Possible remedies for next time: For bright sunny conditions such as this, a diffuser will be a godsend. If you can't get an assistant, perhaps look into a 8' to 10' tall stand with an arm to hold a reflector/diffuser. You'll want some counterweights to avoid having the rig blow over. 
Under expose the background and let your flash light the subject. 
Get a synch cord for the SB600 so that you can position the flash other than on the lens axis.

#2 - Again a diffuser would've helped by evening out the exposure on the face (left cheek). Similar comments about under exposing the background. I would clone out (content aware in CS5) the ghost bokeh left of frame near her face. Also remove the stray strands of hair on her chest. Again, very nice focus on the eyes.

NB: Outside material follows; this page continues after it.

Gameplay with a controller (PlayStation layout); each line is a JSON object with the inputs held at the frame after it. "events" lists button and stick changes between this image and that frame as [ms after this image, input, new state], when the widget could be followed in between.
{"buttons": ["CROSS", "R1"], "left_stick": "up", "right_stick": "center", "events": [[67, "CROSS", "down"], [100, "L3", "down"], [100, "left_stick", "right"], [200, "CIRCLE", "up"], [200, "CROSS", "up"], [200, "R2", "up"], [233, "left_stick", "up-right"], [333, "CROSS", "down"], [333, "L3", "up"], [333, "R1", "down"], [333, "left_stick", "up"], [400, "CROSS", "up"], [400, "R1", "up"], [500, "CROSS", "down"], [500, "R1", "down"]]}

She is very pretty and I think you did a nice job of it. The more you do it under less than ideal situations, the more confidence you'll have to go into auto mode........ errr, I mean your brain, not the gear.


----------



## ababysean (Sep 9, 2010)

It is usually TF, in my experience.


----------



## PerfectlyFlawed (Sep 9, 2010)

ababysean said:


> what do you mean?
> My "gear"?
> lol
> I have a NikonD3000 and a SB-600.


What lens did you use for the shoot?


----------



## PerfectlyFlawed (Sep 9, 2010)

By the way, Great job with the shoot! They look pretty damn good, Imo.


----------



## ababysean (Sep 9, 2010)

oh lol

35mm 1.8


----------